I'm trying to get a hold on how to work with splines in Eigen, specifically I want do find the value of the spline interpolation and its first and second derivatives in some point. Finding the interpolated value is easy, but when I try to calculate the derivative I get strange values.

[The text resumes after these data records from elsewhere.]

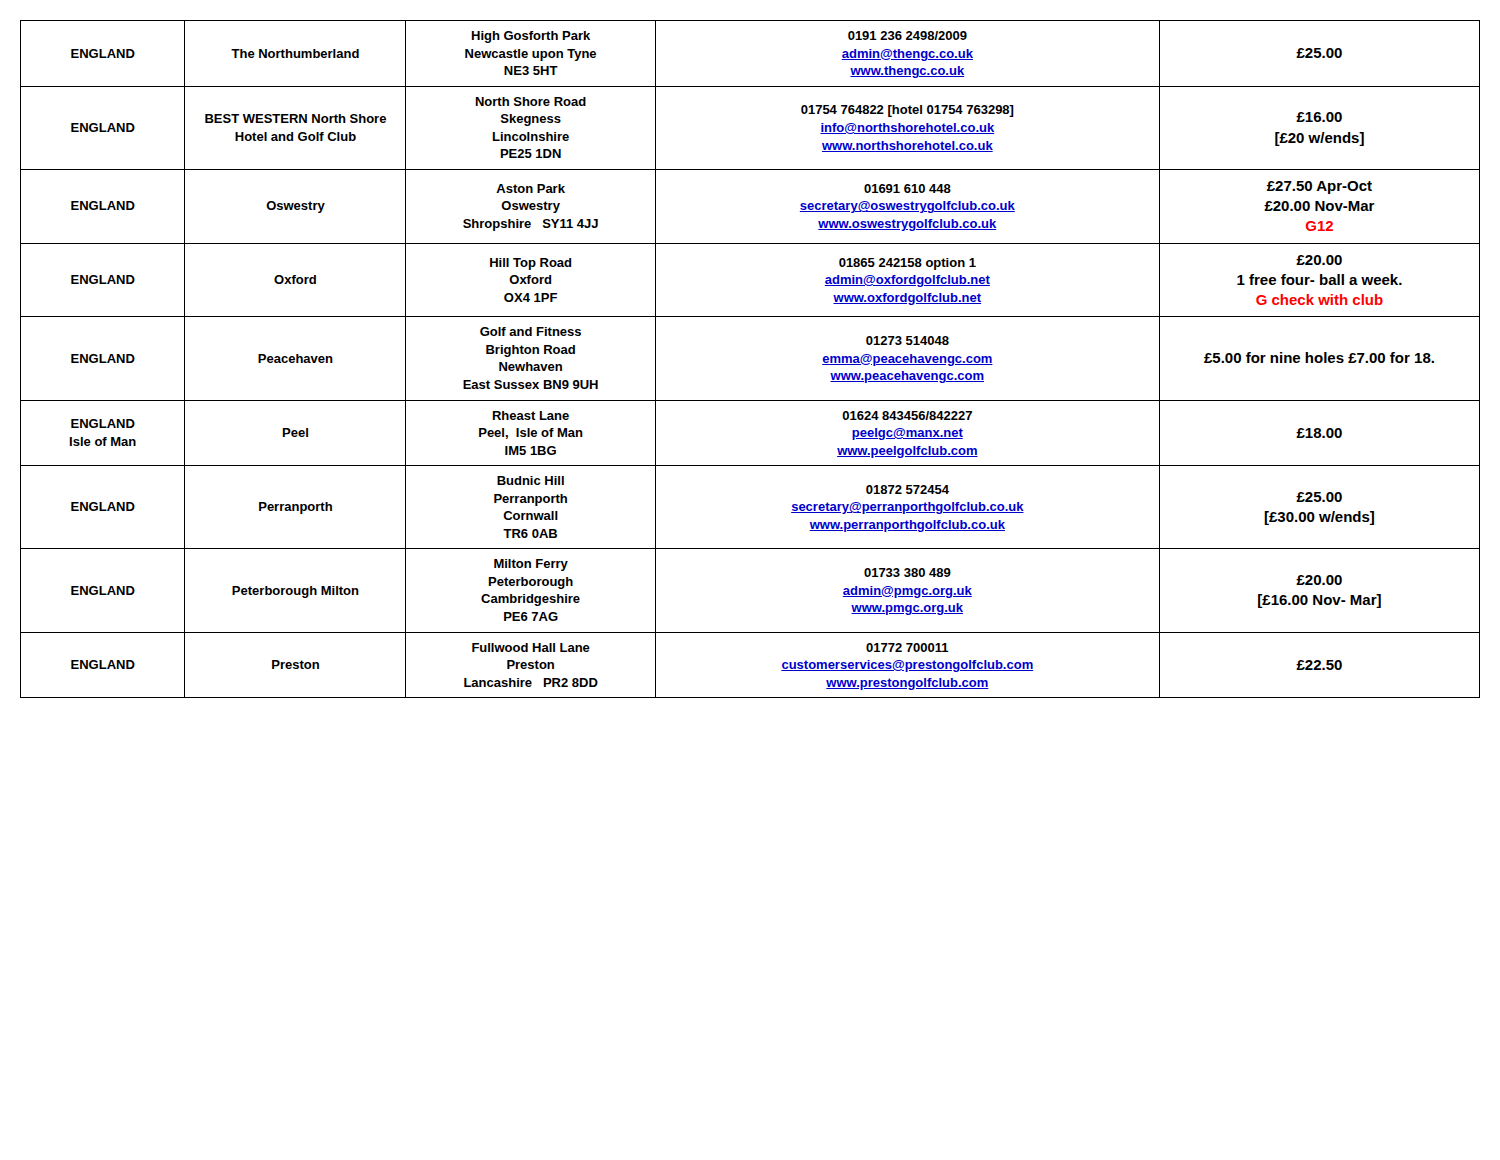| ENGLAND | The Northumberland | High Gosforth Park Newcastle upon Tyne NE3 5HT | 0191 236 2498/2009 admin@thengc.co.uk www.thengc.co.uk | £25.00 |
| ENGLAND | BEST WESTERN North Shore Hotel and Golf Club | North Shore Road Skegness Lincolnshire PE25 1DN | 01754 764822 [hotel 01754 763298] info@northshorehotel.co.uk www.northshorehotel.co.uk | £16.00 [£20 w/ends] |
| ENGLAND | Oswestry | Aston Park Oswestry Shropshire SY11 4JJ | 01691 610 448 secretary@oswestrygolfclub.co.uk www.oswestrygolfclub.co.uk | £27.50 Apr-Oct £20.00 Nov-Mar G12 |
| ENGLAND | Oxford | Hill Top Road Oxford OX4 1PF | 01865 242158 option 1 admin@oxfordgolfclub.net www.oxfordgolfclub.net | £20.00 1 free four- ball a week. G check with club |
| ENGLAND | Peacehaven | Golf and Fitness Brighton Road Newhaven East Sussex BN9 9UH | 01273 514048 emma@peacehavengc.com www.peacehavengc.com | £5.00 for nine holes £7.00 for 18. |
| ENGLAND Isle of Man | Peel | Rheast Lane Peel, Isle of Man IM5 1BG | 01624 843456/842227 peelgc@manx.net www.peelgolfclub.com | £18.00 |
| ENGLAND | Perranporth | Budnic Hill Perranporth Cornwall TR6 0AB | 01872 572454 secretary@perranporthgolfclub.co.uk www.perranporthgolfclub.co.uk | £25.00 [£30.00 w/ends] |
| ENGLAND | Peterborough Milton | Milton Ferry Peterborough Cambridgeshire PE6 7AG | 01733 380 489 admin@pmgc.org.uk www.pmgc.org.uk | £20.00 [£16.00 Nov- Mar] |
| ENGLAND | Preston | Fullwood Hall Lane Preston Lancashire PR2 8DD | 01772 700011 customerservices@prestongolfclub.com www.prestongolfclub.com | £22.50 |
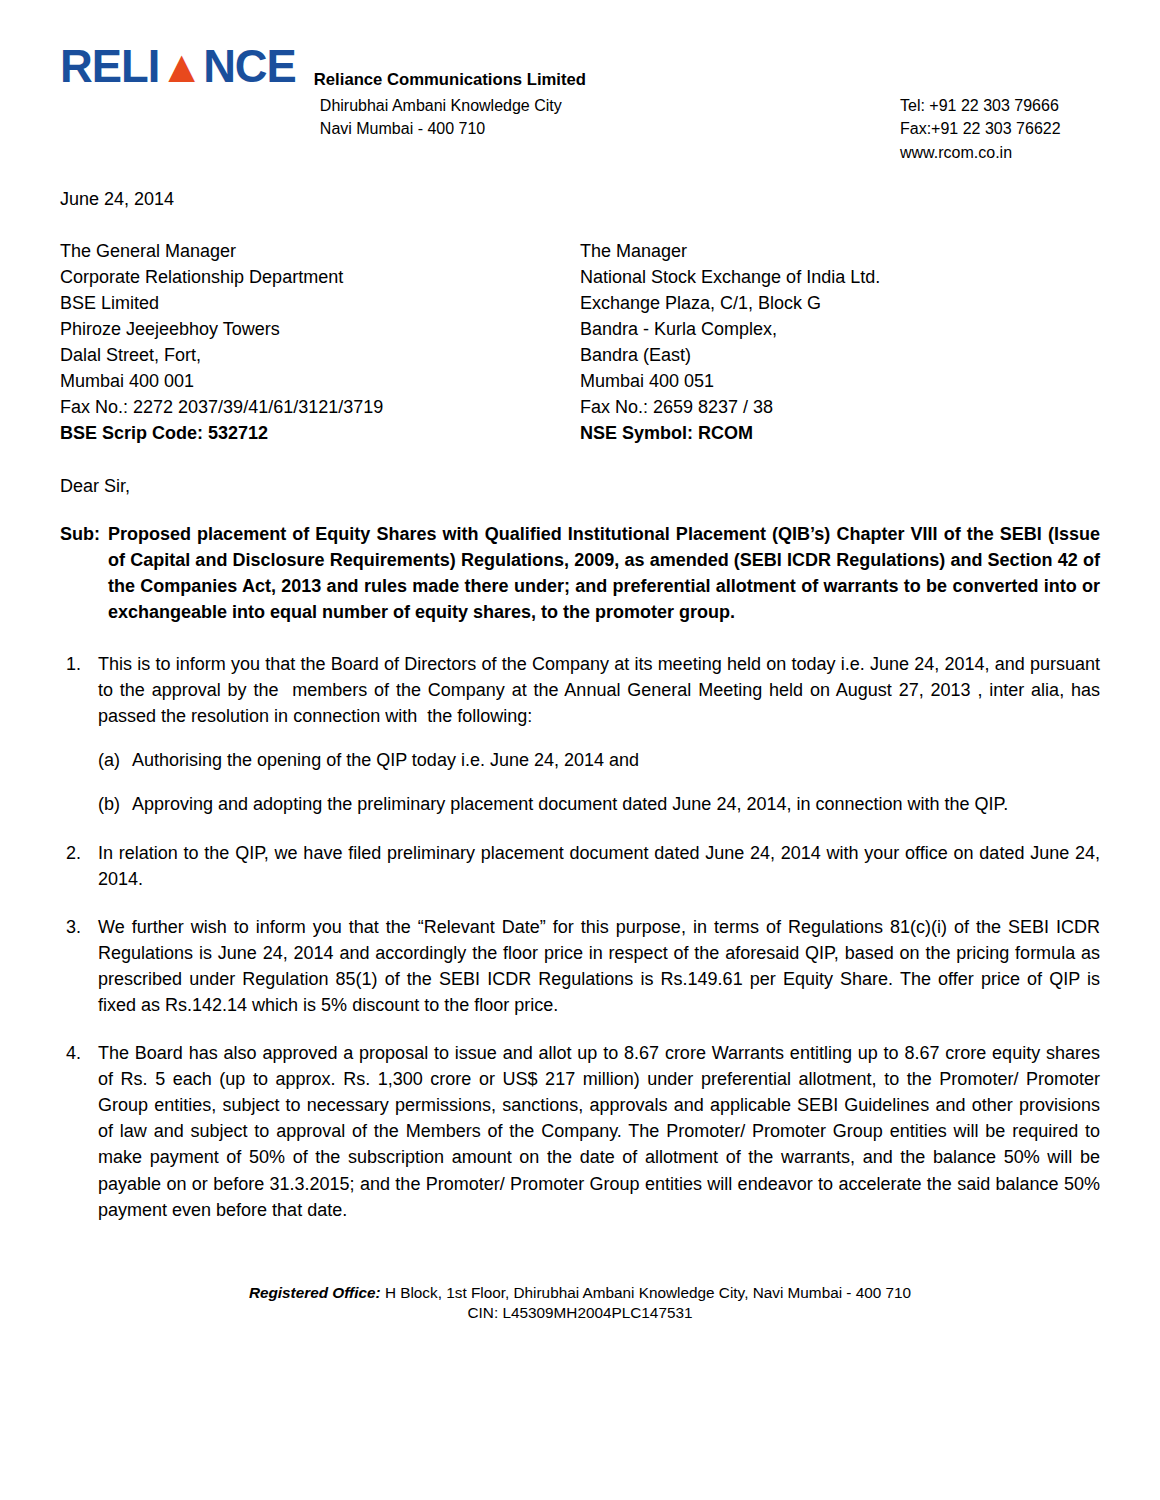RELI▲NCE
Reliance Communications Limited
Dhirubhai Ambani Knowledge City
Navi Mumbai - 400 710
Tel: +91 22 303 79666
Fax:+91 22 303 76622
www.rcom.co.in
June 24, 2014
The General Manager
Corporate Relationship Department
BSE Limited
Phiroze Jeejeebhoy Towers
Dalal Street, Fort,
Mumbai 400 001
Fax No.: 2272 2037/39/41/61/3121/3719
BSE Scrip Code: 532712
The Manager
National Stock Exchange of India Ltd.
Exchange Plaza, C/1, Block G
Bandra - Kurla Complex,
Bandra (East)
Mumbai 400 051
Fax No.: 2659 8237 / 38
NSE Symbol: RCOM
Dear Sir,
Sub:
Proposed placement of Equity Shares with Qualified Institutional Placement (QIB’s) Chapter VIII of the SEBI (Issue of Capital and Disclosure Requirements) Regulations, 2009, as amended (SEBI ICDR Regulations) and Section 42 of the Companies Act, 2013 and rules made there under; and preferential allotment of warrants to be converted into or exchangeable into equal number of equity shares, to the promoter group.
This is to inform you that the Board of Directors of the Company at its meeting held on today i.e. June 24, 2014, and pursuant to the approval by the members of the Company at the Annual General Meeting held on August 27, 2013 , inter alia, has passed the resolution in connection with the following:
Authorising the opening of the QIP today i.e. June 24, 2014 and
Approving and adopting the preliminary placement document dated June 24, 2014, in connection with the QIP.
In relation to the QIP, we have filed preliminary placement document dated June 24, 2014 with your office on dated June 24, 2014.
We further wish to inform you that the “Relevant Date” for this purpose, in terms of Regulations 81(c)(i) of the SEBI ICDR Regulations is June 24, 2014 and accordingly the floor price in respect of the aforesaid QIP, based on the pricing formula as prescribed under Regulation 85(1) of the SEBI ICDR Regulations is Rs.149.61 per Equity Share. The offer price of QIP is fixed as Rs.142.14 which is 5% discount to the floor price.
The Board has also approved a proposal to issue and allot up to 8.67 crore Warrants entitling up to 8.67 crore equity shares of Rs. 5 each (up to approx. Rs. 1,300 crore or US$ 217 million) under preferential allotment, to the Promoter/ Promoter Group entities, subject to necessary permissions, sanctions, approvals and applicable SEBI Guidelines and other provisions of law and subject to approval of the Members of the Company. The Promoter/ Promoter Group entities will be required to make payment of 50% of the subscription amount on the date of allotment of the warrants, and the balance 50% will be payable on or before 31.3.2015; and the Promoter/ Promoter Group entities will endeavor to accelerate the said balance 50% payment even before that date.
Registered Office: H Block, 1st Floor, Dhirubhai Ambani Knowledge City, Navi Mumbai - 400 710
CIN: L45309MH2004PLC147531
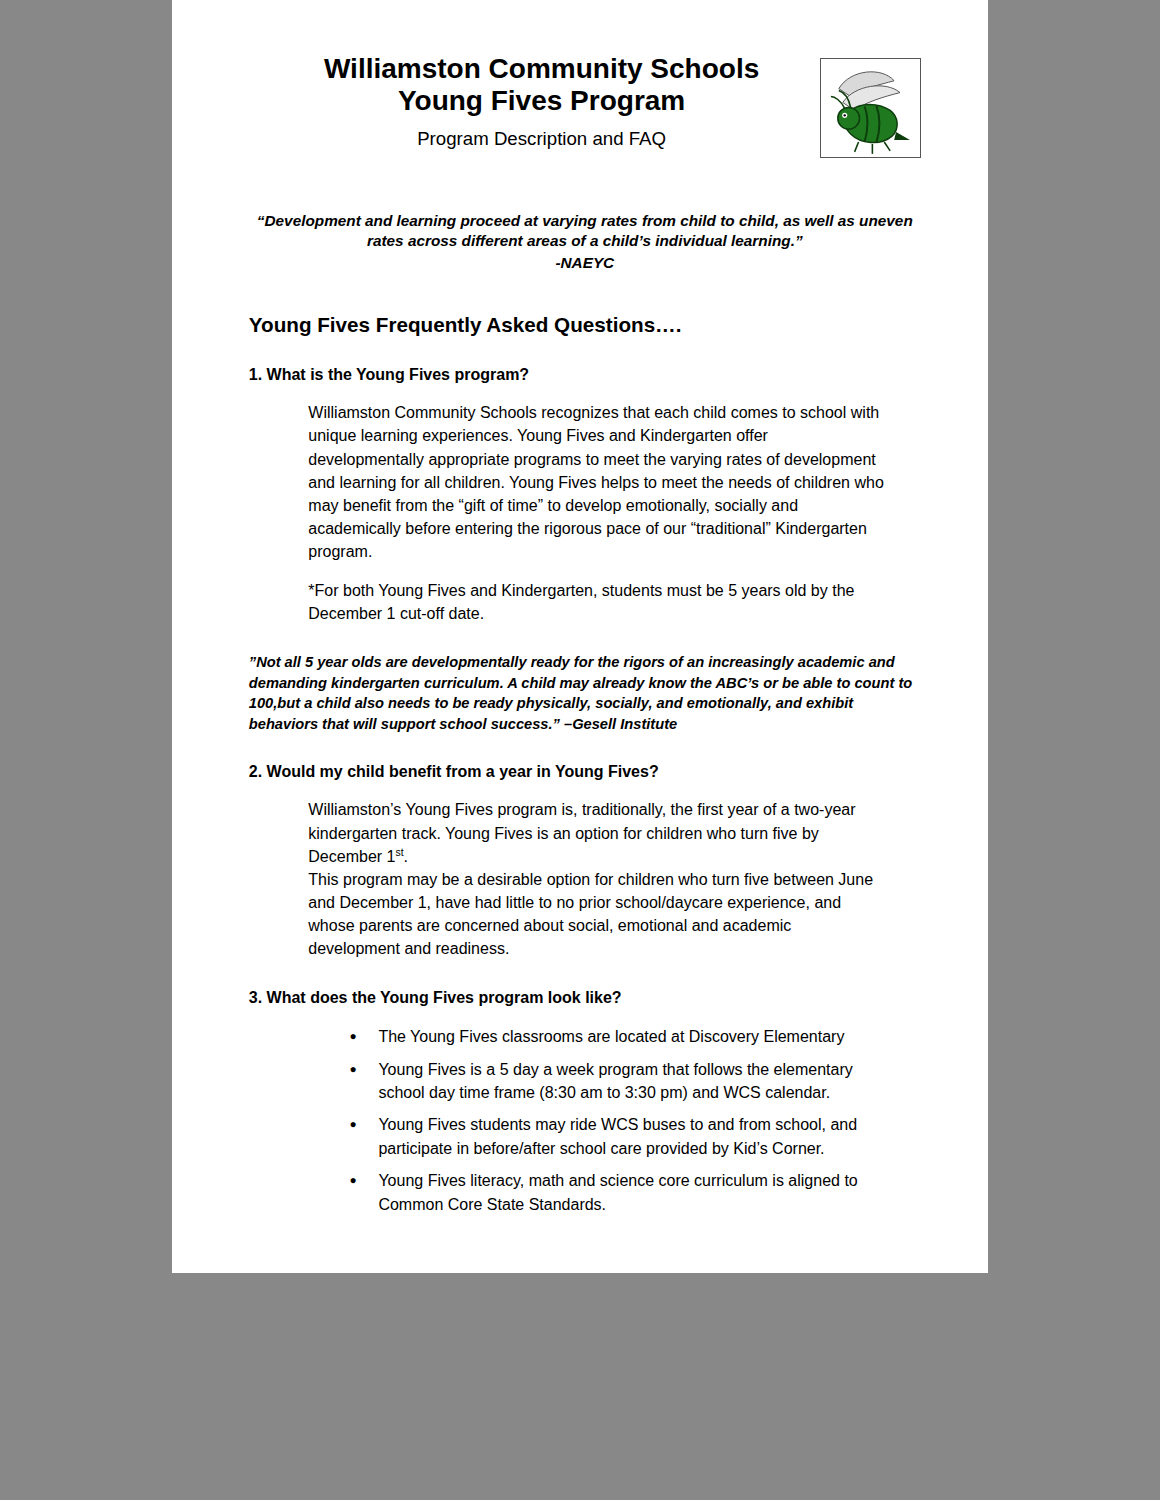Williamston Community Schools
Young Fives Program
Program Description and FAQ
“Development and learning proceed at varying rates from child to child, as well as uneven rates across different areas of a child’s individual learning.” -NAEYC
Young Fives Frequently Asked Questions….
1. What is the Young Fives program?
Williamston Community Schools recognizes that each child comes to school with unique learning experiences. Young Fives and Kindergarten offer developmentally appropriate programs to meet the varying rates of development and learning for all children. Young Fives helps to meet the needs of children who may benefit from the “gift of time” to develop emotionally, socially and academically before entering the rigorous pace of our “traditional” Kindergarten program.
*For both Young Fives and Kindergarten, students must be 5 years old by the December 1 cut-off date.
”Not all 5 year olds are developmentally ready for the rigors of an increasingly academic and demanding kindergarten curriculum. A child may already know the ABC’s or be able to count to 100,but a child also needs to be ready physically, socially, and emotionally, and exhibit behaviors that will support school success.” –Gesell Institute
2. Would my child benefit from a year in Young Fives?
Williamston’s Young Fives program is, traditionally, the first year of a two-year kindergarten track. Young Fives is an option for children who turn five by December 1st.
This program may be a desirable option for children who turn five between June and December 1, have had little to no prior school/daycare experience, and whose parents are concerned about social, emotional and academic development and readiness.
3. What does the Young Fives program look like?
The Young Fives classrooms are located at Discovery Elementary
Young Fives is a 5 day a week program that follows the elementary school day time frame (8:30 am to 3:30 pm) and WCS calendar.
Young Fives students may ride WCS buses to and from school, and participate in before/after school care provided by Kid’s Corner.
Young Fives literacy, math and science core curriculum is aligned to Common Core State Standards.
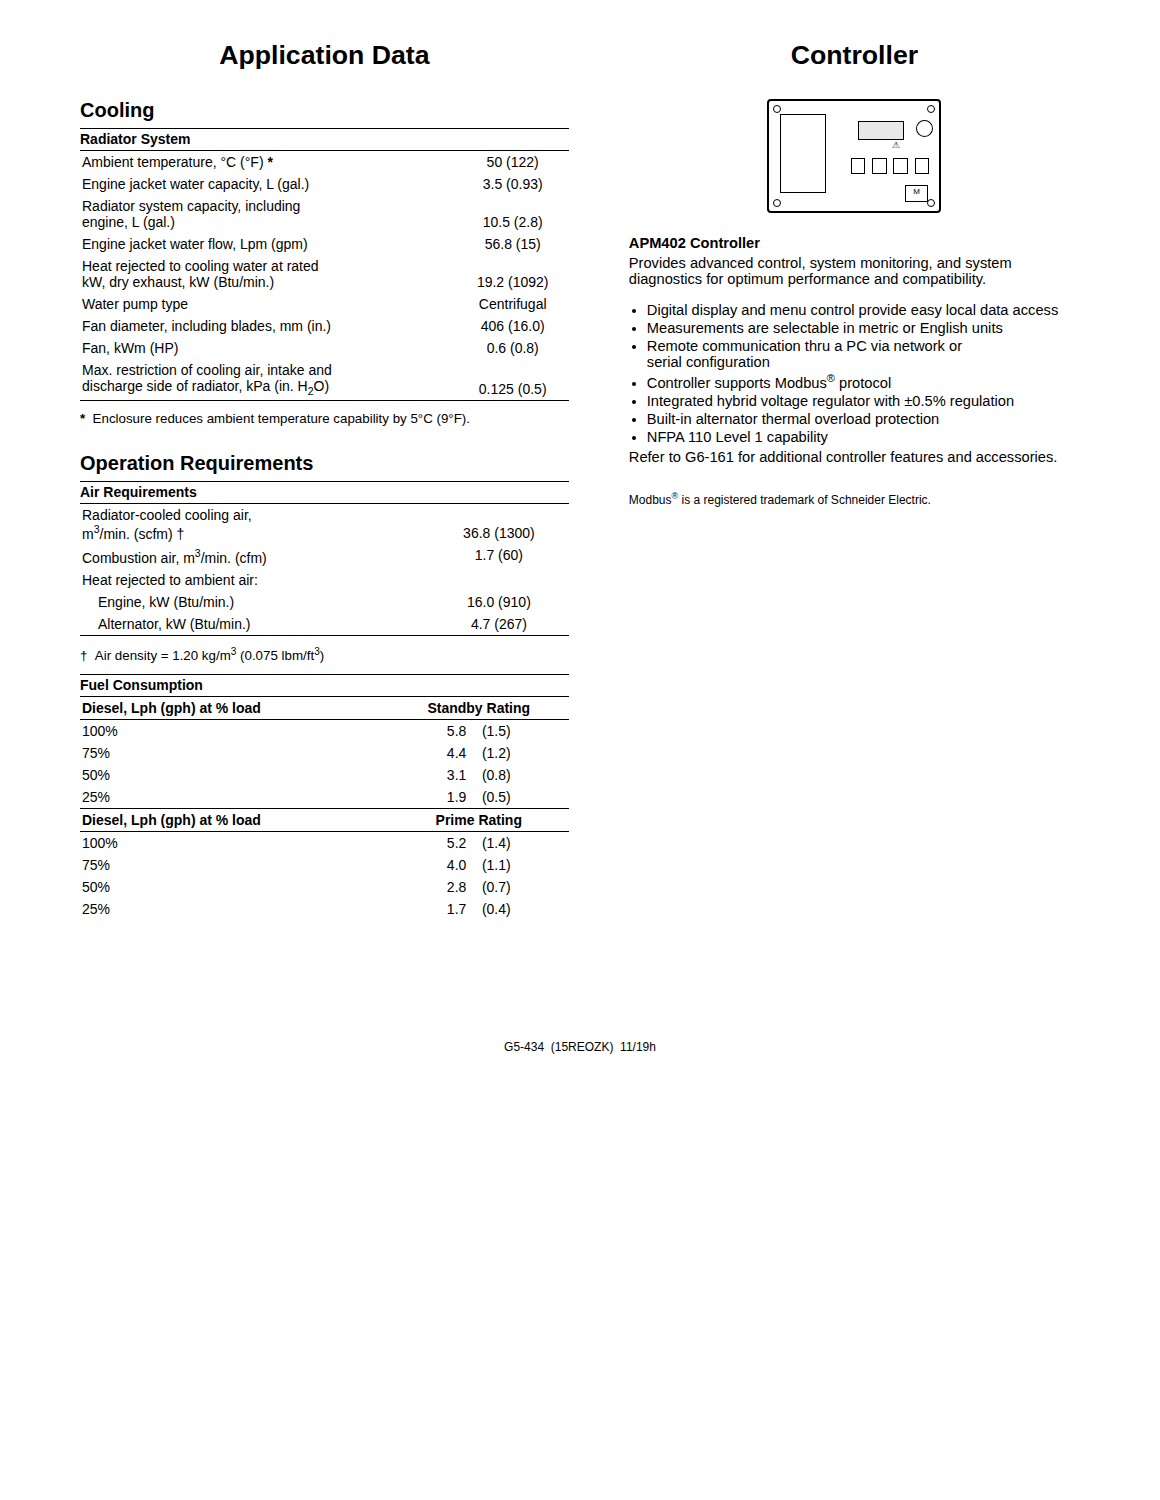Application Data
Cooling
Radiator System
| Ambient temperature, °C (°F) * | 50 (122) |
| Engine jacket water capacity, L (gal.) | 3.5 (0.93) |
| Radiator system capacity, including engine, L (gal.) | 10.5 (2.8) |
| Engine jacket water flow, Lpm (gpm) | 56.8 (15) |
| Heat rejected to cooling water at rated kW, dry exhaust, kW (Btu/min.) | 19.2 (1092) |
| Water pump type | Centrifugal |
| Fan diameter, including blades, mm (in.) | 406 (16.0) |
| Fan, kWm (HP) | 0.6 (0.8) |
| Max. restriction of cooling air, intake and discharge side of radiator, kPa (in. H 2 O) | 0.125 (0.5) |
* Enclosure reduces ambient temperature capability by 5°C (9°F).
Operation Requirements
Air Requirements
| Radiator-cooled cooling air, m 3 /min. (scfm) † | 36.8 (1300) |
| Combustion air, m 3 /min. (cfm) | 1.7 (60) |
| Heat rejected to ambient air: | |
| Engine, kW (Btu/min.) | 16.0 (910) |
| Alternator, kW (Btu/min.) | 4.7 (267) |
† Air density = 1.20 kg/m3 (0.075 lbm/ft3)
Fuel Consumption
| Diesel, Lph (gph) at % load | Standby Rating |
| 100% | 5.8 (1.5) |
| 75% | 4.4 (1.2) |
| 50% | 3.1 (0.8) |
| 25% | 1.9 (0.5) |
| Diesel, Lph (gph) at % load | Prime Rating |
| 100% | 5.2 (1.4) |
| 75% | 4.0 (1.1) |
| 50% | 2.8 (0.7) |
| 25% | 1.7 (0.4) |
Controller
⚠
M
APM402 Controller
Provides advanced control, system monitoring, and system diagnostics for optimum performance and compatibility.
Digital display and menu control provide easy local data access
Measurements are selectable in metric or English units
Remote communication thru a PC via network or
serial configuration
Controller supports Modbus® protocol
Integrated hybrid voltage regulator with ±0.5% regulation
Built-in alternator thermal overload protection
NFPA 110 Level 1 capability
Refer to G6-161 for additional controller features and accessories.
Modbus® is a registered trademark of Schneider Electric.
G5-434 (15REOZK) 11/19h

I tried following the instructions for the derivatives command in the manual (http://eigen.tuxfamily.org/dox/unsupported/classEigen_1_1Spline.html#af3586ab1929959e0161bfe7da40155c6), and this is my attempt in code:
#include <iostream>
#include <Eigen/Core>
#include <unsupported/Eigen/Splines>
using namespace Eigen;
using namespace std;
double scaling(double x, double min, double max) // for scaling numbers
{
return (x - min)/(max - min);
}
VectorXd scale(VectorXd xvals) // for scaling vectors
{
const double min = xvals.minCoeff();
const double max = xvals.maxCoeff();
for (int k = 0; k < xvals.size(); k++)
xvals(k) = scaling(xvals(k),min,max);
return xvals;
}
int main()
{
typedef Spline<double,1,3> spline;
VectorXd xvals = (VectorXd(4) << 0,1,2,4).finished();
VectorXd yvals = xvals.array().square(); // x^2
spline testspline = SplineFitting<spline>::Interpolate(yvals.transpose(), 3,
scale(xvals).transpose());
cout << "derivative at x = 0: " << testspline.derivatives(0.00,2) << endl;
cout << "derivative at x = 1: " << testspline.derivatives(0.25,2) << endl;
cout << "derivative at x = 2: " << testspline.derivatives(0.50,2) << endl;
cout << "derivative at x = 3: " << testspline.derivatives(0.75,2) << endl;
cout << "derivative at x = 4: " << testspline.derivatives(1.00,2) << endl;
}
it outputs
derivative at x = 0: 0 0 32
derivative at x = 1: 1 8 32
derivative at x = 2: 4 16 32
derivative at x = 3: 9 24 32
derivative at x = 4: 16 32 32
That is, the interpolation is correct (c.f. x = 3), but the derivatives are not, and they are off in a systematic way, so I'm thinking I'm doing something wrong. Since these follow x^2, the derivatives should be 0,2,4,6,8 and the second order derivative should be 2.
Any ideas on how to solve this?
Edit 1
Changing x^2 to x^2 + 1 yields the same derivatives, so that checks out at least. But changing x^2 to x^3 is wrong, but wrong in a slightly different way, output would then be:
derivative at x = 2: 8 48 192
derivative at x = 3: 27 108 288
derivative at x = 4: 64 192 384
Which is wrong, it should be 6, 9, 12.
Also running the x^2 case, but changing he input vector to 0,1,...9 yields the same derivative as using the original input vector, but the second order derivative becomes a steady 200, which too is wrong. I fail to see why the second order derivative should depend on the number of input points.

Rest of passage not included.